Fragmentation dynamics of the ethyl bromide and ethyl iodide cations: a velocity-map imaging study

Abstract

The photodissociation dynamics of ethyl bromide and ethyl iodide cations (C₂H₅Br⁺ and C₂H₅I⁺) have been studied. Ethyl halide cations were formed through vacuum ultraviolet (VUV) photoionization of the respective neutral parent molecules at 118.2 nm, and were photolysed at a number of ultraviolet (UV) photolysis wavelengths, including 355 nm and wavelengths in the range from 236 to 266 nm. Time-of-flight mass spectra and velocity-map images have been acquired for all fragment ions and for ground (Br) and spin–orbit excited (Br*) bromine atom products, allowing multiple fragmentation pathways to be investigated. The experimental studies are complemented by spin–orbit resolved ab initio calculations of cuts through the potential energy surfaces (along the R_C–Br/I stretch coordinate) for the ground and first few excited states of the respective cations.
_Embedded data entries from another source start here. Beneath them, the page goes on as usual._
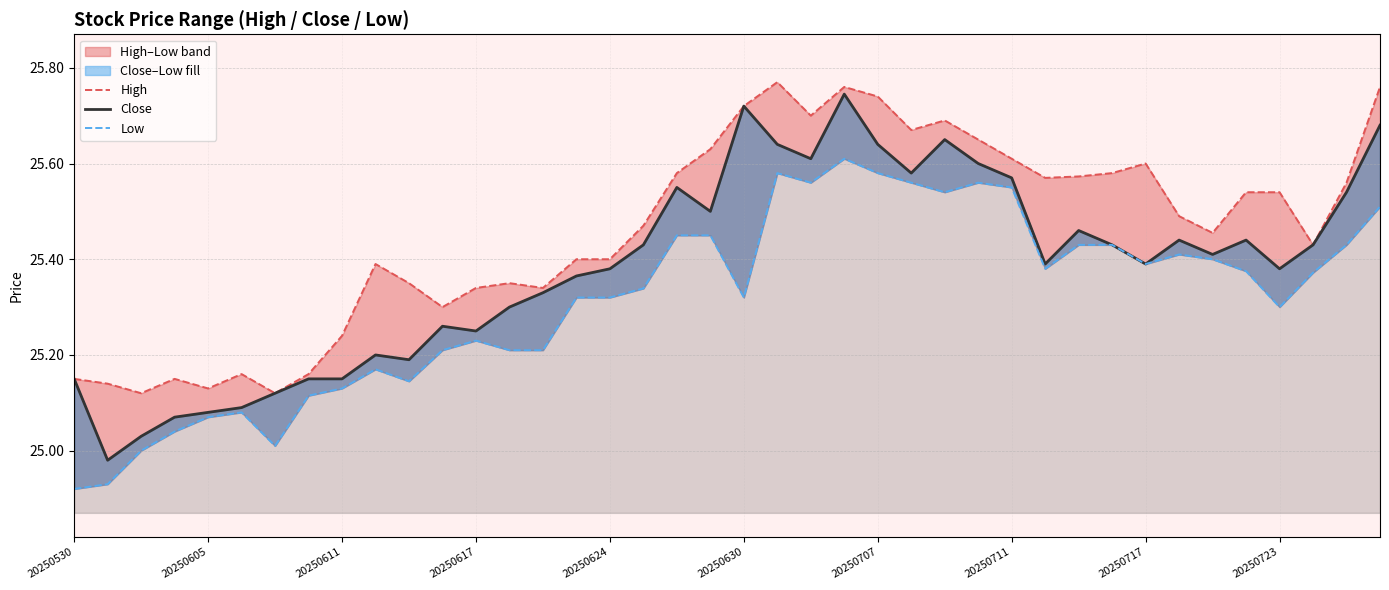

True or false: Close and High cross at least once.

False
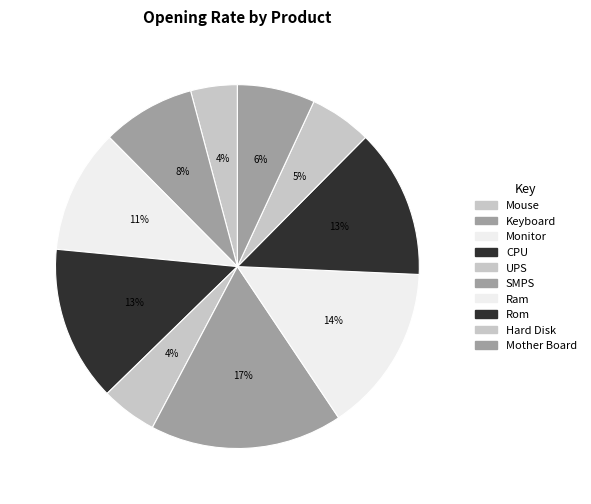

To the nearest percent, what is the combined percentage of Rom and CPU?

27%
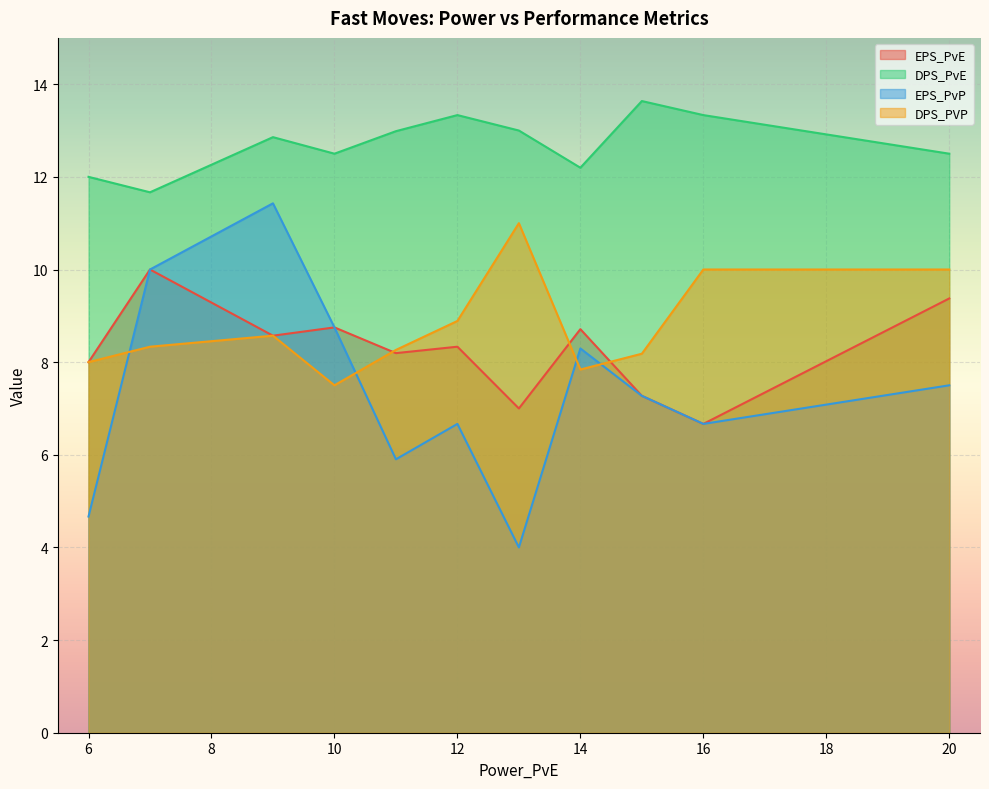

How many lines are shown in the chart?

4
Analysis of the velocity-map images indicates that photoexcited C₂H₅Br⁺ cations undergo prompt C–Br bond fission to form predominantly C₂H₅⁺ + Br* products with a near-limiting ‘parallel’ recoil velocity distribution. The observed C₂H₃⁺ + H₂ + Br product channel is thought to arise via unimolecular decay of highly internally excited C₂H₅⁺ products formed following radiationless transfer from the initial excited state populated by photon absorption. Broadly similar behaviour is observed in the case of C₂H₅I⁺, along with an additional energetically accessible C–I bond fission channel to form C₂H₅ + I⁺ products. HX (X = Br, I) elimination from the highly internally excited C₂H₅X⁺ cation is deemed the most probable route to forming the C₂H₄⁺ fragment ions observed from both cations. Finally, both ethyl halide cations also show evidence of a minor C–C bond fission process to form CH₂X⁺ + CH₃ products.